Impossible de refermer le
robinet de la douche. L’eau coule sans s’arrêter. J'ai eu beau prévenir, un
type ne vient s'en occuper qu'au bout d'une demi-heure. Bonjour le gaspillage…
Ce matin, je vais monter sur la colline d’en face pour avoir une vue sur la
ville. Le village est désert. Rien à voir avec l'afflux des touristes d'hier.
La montée est raide. Je souffle. Il faut dire qu'on est environ à 2 500 mètres
d'altitude. La vue de là-haut est superbe. Il y a un petit belvédère avec une
statue de christ tout blanc. On voit toute la vallée, les montagnes
environnantes et la ville en contrebas. Un autre marcheur arrive peu de temps
après moi. Nous discutons un peu. Il s'appelle Andrés, il est architecte et
travaille ici. Il a l'air sympa. Puis, c'est la descente. Je suis surpris de ne
voir aucun papier par terre. J'ai l'impression que les colombiens sont attachés
à la propreté. Comme il est encore tôt, je décide d’aller faire un tour au
musée paléontologique situé à deux kilomètres de marche du centre.

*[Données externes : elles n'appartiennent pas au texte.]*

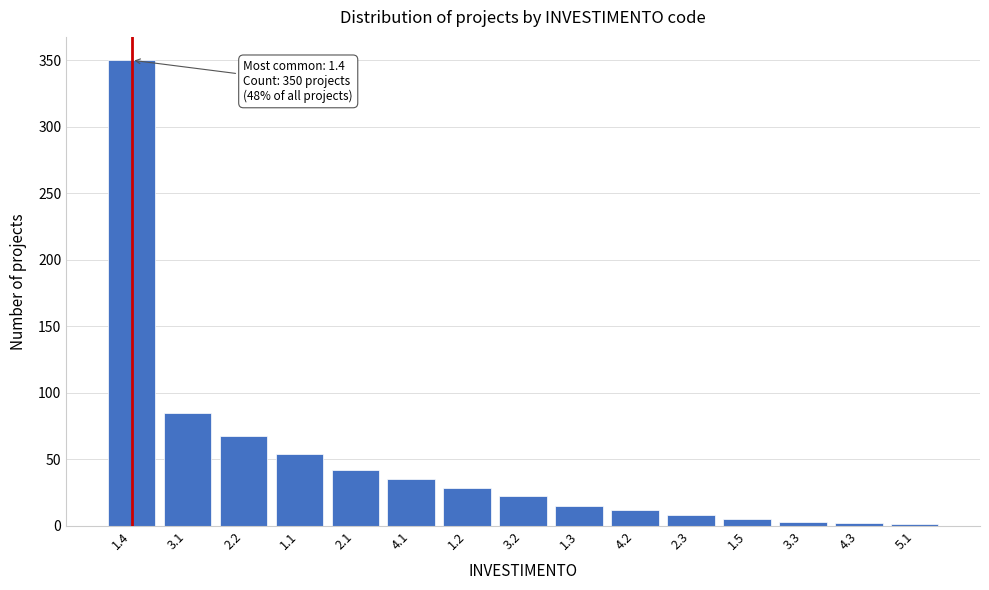

What is the sum of all values?

729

Malheureusement, lorsque j’arrive devant le musée, je m'aperçois qu’il est
fermé le lundi. Pas de chance. Sur la route du retour, je déjeune dans un petit
resto colombien au bord de la route. Un repas complet pour à peine trois euros.
Très correct pour le prix. Malgré le vent, je m’installe dehors. Un gros matou
me dévore des yeux pour que je lui refile mes restes. Les nerfs du foie de veau
feront l'affaire. Je crois que je me suis fait un nouveau copain. Je retourne à
l'hôtel pour faire un peu de lessive et bouquiner un peu.